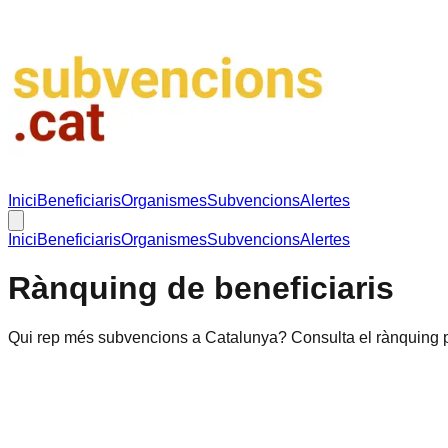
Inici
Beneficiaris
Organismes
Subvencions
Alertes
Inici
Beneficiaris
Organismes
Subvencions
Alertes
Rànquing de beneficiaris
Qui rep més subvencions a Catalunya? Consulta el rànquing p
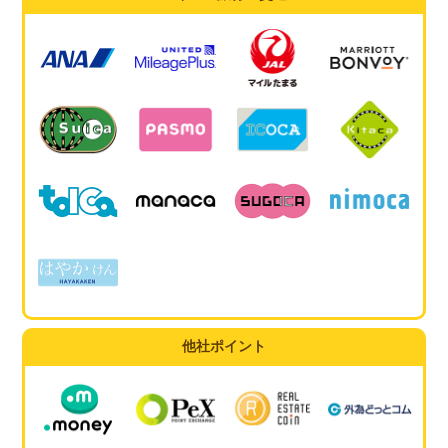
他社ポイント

____________

=== Assignment ===
Set every entry down again word for word, but not the pictures.

=== Response area ===
Inici
Beneficiaris
Organismes
Subvencions
Alertes
Inici
Beneficiaris
Organismes
Subvencions
Alertes
Rànquing de beneficiaris
Qui rep més subvencions a Catalunya? Consulta el rànquing p
他社ポイント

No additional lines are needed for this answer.